I did the exact same thing with my M3 a few months back and I've been tracking with it like crazy. I am on the Hamtech list as well, under the same moniker, and I wil be watching for your posts as well. Let me know how this all turns out for you. I am sure you can get an electronic copy on Ebay for something like 5 bucks.
ALTIVERB BIDULE MANUAL
You might want to find a copy of the M-11 service manual if you are even in the slightest way electronically inclined. Oh, and you might also be delighted to know that the classics from Tom Scholz of Boston were originally performed on a 44-key Hammond M-3: most notably Foreplay/Long Time, Smokin', and the rest of the songs on their self-titled album. I only mention it because I have found that I can live with a 49-key clavier instrument, but not a 44-key one (with the possible exception of the Hammond-44 melodion, simply because there is nothing out there with more than 44 keys.). Sorry to be pedantic, but I'm pretty sure that, like the M-3 and all other Hammond spinet models, the M-111 has 44, and not 49, keys per manual.
ALTIVERB BIDULE SOFTWARE
I think that if you have B4ii you can also "teach" the software to recognize MIDI foot controller signals from any such device. At the moment I am using an RK2 pedal with GR3, and with the "rig" setup that I intend to use for live sound, I have dedicated two buttons for "Les ON/OFF" and Les speed", and I might use one or two other buttons for other rotary speaker parameters. Any version of Guitar Rig, in conjunction with any one of the Rig Kontrol pedals, would get you into all of the flexibility you would want in the onboard rotary speaker sim, I am sure. I am not sure, but doubtful at the moment if B4 (original version) has a "learn" function, but I'm pretty sure B4ii does. Your best bet, I would think, is with some sort of a MIDI pedal setup. There are a couple of ways you might turn the Leslie off and on, and also switch btw slow and high speeds.

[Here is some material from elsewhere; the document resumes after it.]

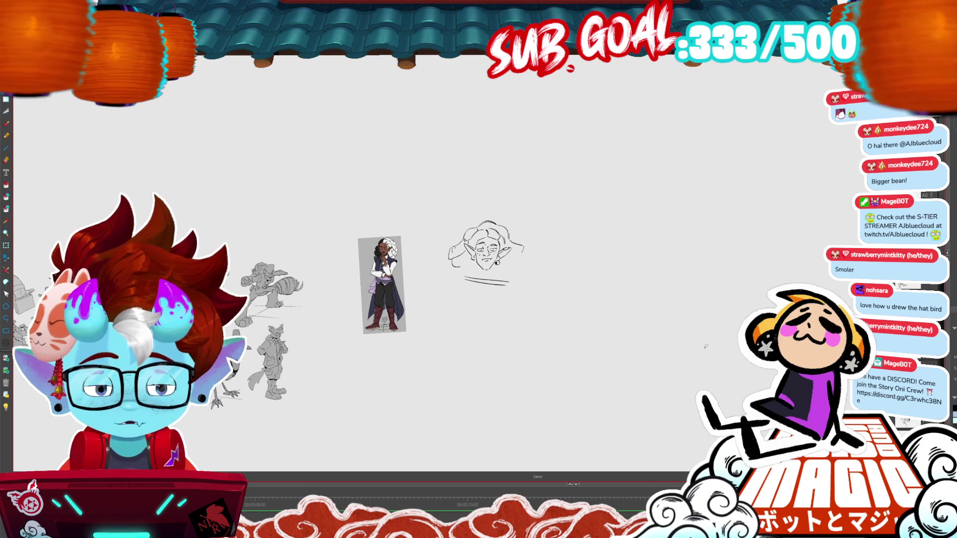
{"action": "key", "text": "ctrl+plus"}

Grounding issues might also pose a problem, but might not. That might mean adding a potentiometer between the M-111 and the IO device. You also want to be careful to balance the output signal from your M-111 to the input tolerances of your IO device. GR Mobile is selling on Ebay for $99 nowadays. Especially if you play guitar also, you might want to look into NI's Guitar Rig Session or Guitar Rig Mobile (which come with a Lite version of GR3, which also includes its own rotary-speaker effect, the same one as B4). Do you have an external Input/Output soundcard box? That would be your best bet.
ALTIVERB BIDULE HOW TO
How to hook up to B4? You need to be able to digitize that M-111 output signal and get it to B4. Find out which pre-amp and amp you have on yours, if you can, before you post to the list, it is possible that the terminals on each amp might be slightly different. I just looked at my M-series service manuals, and although I don't have anything on the M-111, i see that the M-100 came with at least three different amplifier options. The reason I don't tell you which ones I tap out of on mine is because mine is a rare, odd duck and yours will be different on the M-111 (I *know* they will be marked differently than on mine). There will be a set of terminals on the back of your amp that you can tap the pre-amp signal from. I have a C-2G that I pull the signal out of the amp (they told me how) to send out, for the moment, to a Line 6 Roto-Machine pedal (you might want to consider getting one as well, using a full-up laptop with B4 installed just to get the Leslie effect out of it seems like swatting a fly with a sledgehammer IMHO - you can demo the sounds at the line 6 website). It makes mockery of this country's ideals when even those elected to defend our constitutional rights cannot defend their own.Lucky you! (ALWAYS keep one eye on teh Craig, I say.) - Google the Hamtech (Hammond Technical) discussion List, join it and ask the good folks there.
ALTIVERB BIDULE FREE
If the CIA is permitted to command what public officials do in secret meetings, then how can we claim to be a free nation? Not even those we elect to rule us are able to openly share facts, and instead we are reduced to nothing more than petty gossip mongering about whether we believe one person or another. Public officials often need to defend their actions from records of past events, and forbidding them to keep such records violates their rights as citizens. All other aspects of public officials are held in the limelight-their income, even their sex lives-and it should be illegal for any government agency to command clandestine actions from a public official. If we expect good leadership, we have to defend the constitutional rights of those who lead us, in fact even more than anybody else's, or how can we expect good leadership? And public officials are walked into meetings where they are told they cannot record or take notes of what happens. So meanwhile I am starting a letter writing campaign to defend the constitution.